▶ _WHAT YOU ARE ASKED TO DO_
Print each entry word for word without images.

[Pixel coordinate listings]
___

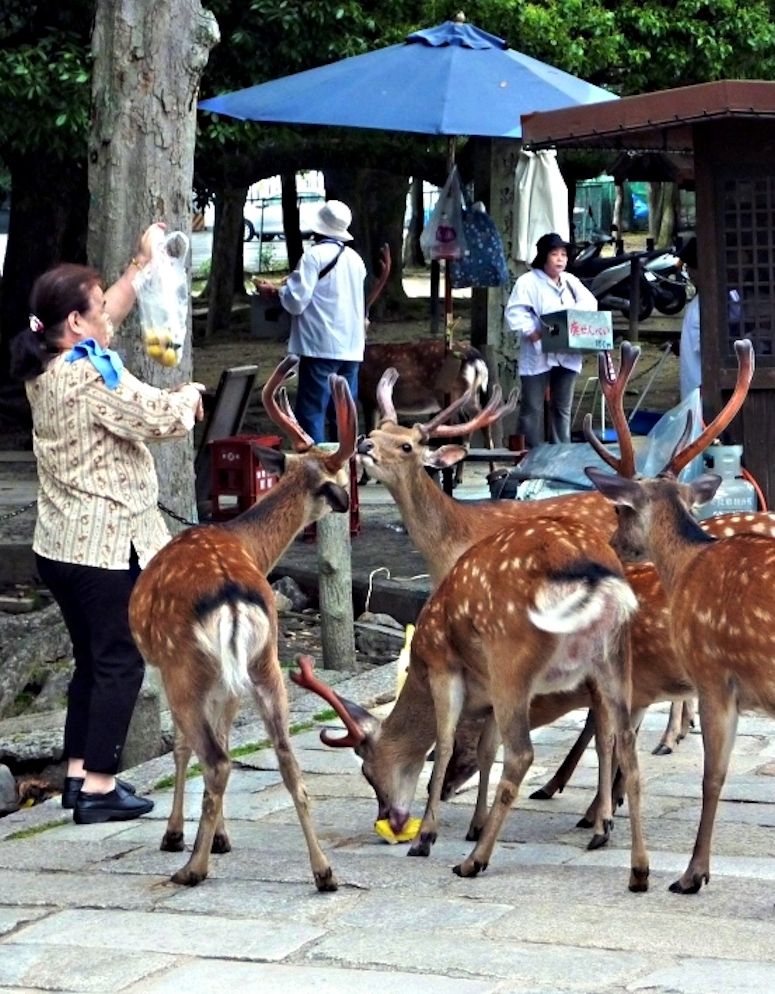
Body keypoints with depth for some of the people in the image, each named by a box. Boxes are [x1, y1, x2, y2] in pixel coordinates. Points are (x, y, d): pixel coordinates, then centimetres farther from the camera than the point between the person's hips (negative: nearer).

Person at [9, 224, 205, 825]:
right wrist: (190, 394, -1)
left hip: (60, 544, 9)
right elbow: (162, 417, -22)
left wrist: (141, 266, 23)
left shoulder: (45, 368, 7)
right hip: (107, 545, -9)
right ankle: (99, 789, 0)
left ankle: (78, 774, 21)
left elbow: (107, 317, 23)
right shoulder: (92, 376, -20)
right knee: (121, 663, -1)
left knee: (92, 659, 18)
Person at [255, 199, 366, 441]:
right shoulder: (355, 259, 12)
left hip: (321, 347, -7)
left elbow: (296, 301, -13)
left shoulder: (315, 255, -10)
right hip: (350, 347, 7)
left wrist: (274, 292, 5)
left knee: (311, 412, -6)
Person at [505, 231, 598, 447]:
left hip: (566, 355, 6)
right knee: (533, 408, -3)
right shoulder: (528, 281, -5)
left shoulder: (570, 281, 15)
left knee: (562, 407, 12)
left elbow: (590, 303, 9)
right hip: (538, 355, -6)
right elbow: (515, 313, -13)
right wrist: (535, 335, -21)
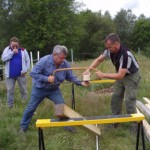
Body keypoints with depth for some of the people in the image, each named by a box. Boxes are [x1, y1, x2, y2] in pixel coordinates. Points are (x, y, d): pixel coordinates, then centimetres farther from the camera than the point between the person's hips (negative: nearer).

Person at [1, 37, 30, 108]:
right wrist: (12, 52, -19)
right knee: (10, 90, 5)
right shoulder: (7, 49, 1)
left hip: (21, 74, 0)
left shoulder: (23, 50, -1)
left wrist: (25, 70, -7)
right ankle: (10, 106, 16)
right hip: (10, 74, 0)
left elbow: (27, 61, 3)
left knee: (23, 89, 10)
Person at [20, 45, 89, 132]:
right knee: (31, 108, 8)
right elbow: (33, 73, -26)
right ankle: (24, 126, 28)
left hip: (54, 89, 3)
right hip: (39, 88, -3)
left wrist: (81, 83, -23)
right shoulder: (44, 61, -28)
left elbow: (71, 77, -7)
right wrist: (47, 79, -34)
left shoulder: (65, 64, -16)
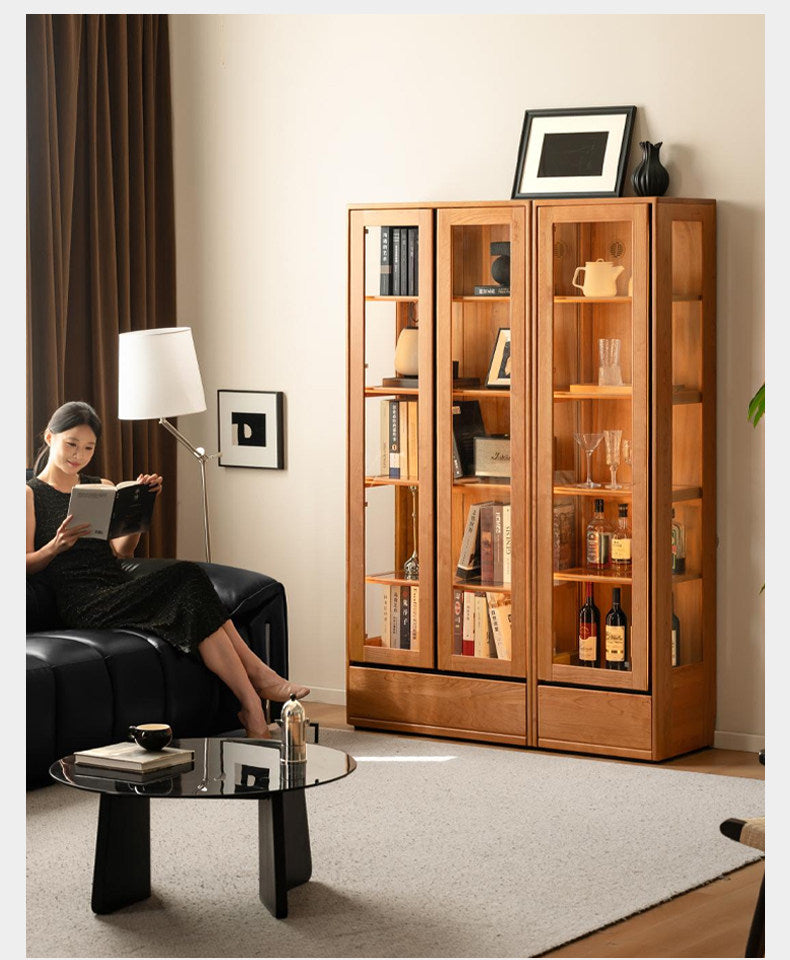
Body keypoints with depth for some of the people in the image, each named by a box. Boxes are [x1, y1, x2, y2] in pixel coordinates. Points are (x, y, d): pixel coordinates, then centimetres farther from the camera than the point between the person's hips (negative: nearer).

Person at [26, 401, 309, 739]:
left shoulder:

___

▶ _OUTPUT OF THE EXERCISE_
Body keypoints with depth for some of the people in the image, each named by a box. Boxes are [x1, y1, x2, y2] in pixel coordinates. Points are (x, y, d): pixel coordinates, then centimetres farther from the camera than the point between the person's hips (negative: nearer).

Person at [9, 224, 205, 825]:
right wrist: (190, 394, -1)
left hip: (60, 544, 9)
right elbow: (162, 417, -22)
left wrist: (141, 266, 23)
left shoulder: (45, 368, 7)
right hip: (107, 545, -9)
right ankle: (99, 789, 0)
left ankle: (78, 774, 21)
left elbow: (107, 317, 23)
right shoulder: (92, 376, -20)
right knee: (121, 663, -1)
left knee: (92, 659, 18)
Person at [255, 199, 366, 441]:
right shoulder: (355, 259, 12)
left hip: (321, 347, -7)
left elbow: (296, 301, -13)
left shoulder: (315, 255, -10)
right hip: (350, 347, 7)
left wrist: (274, 292, 5)
left knee: (311, 412, -6)
Person at [505, 231, 598, 447]:
left hip: (566, 355, 6)
right knee: (533, 408, -3)
right shoulder: (528, 281, -5)
left shoulder: (570, 281, 15)
left knee: (562, 407, 12)
left elbow: (590, 303, 9)
right hip: (538, 355, -6)
right elbow: (515, 313, -13)
right wrist: (535, 335, -21)
Body keypoints with depth for some of the people in the image, each named by a box. Boxes are [x1, y1, x2, y2] in pixel coordinates. Points are (x, y, d): pixel coordinates, then centimetres farther from the camera than the point between the person's hips (negative: nearer).

Person at [1, 37, 30, 108]:
right wrist: (12, 52, -19)
right knee: (10, 90, 5)
right shoulder: (7, 49, 1)
left hip: (21, 74, 0)
left shoulder: (23, 50, -1)
left wrist: (25, 70, -7)
right ankle: (10, 106, 16)
right hip: (10, 74, 0)
left elbow: (27, 61, 3)
left knee: (23, 89, 10)
Person at [20, 45, 89, 132]:
right knee: (31, 108, 8)
right elbow: (33, 73, -26)
right ankle: (24, 126, 28)
left hip: (54, 89, 3)
right hip: (39, 88, -3)
left wrist: (81, 83, -23)
right shoulder: (44, 61, -28)
left elbow: (71, 77, -7)
right wrist: (47, 79, -34)
left shoulder: (65, 64, -16)
Body keypoints with depth for some of the people in the image, each named by a box. Boxes are [x1, y1, x2, y2] in pixel coordinates. Points are (x, y, d): pixel coordinates, then centimetres farther from the camera than the point between the person's hips (negative: nearer).

Person at [26, 401, 309, 739]:
left shoulder:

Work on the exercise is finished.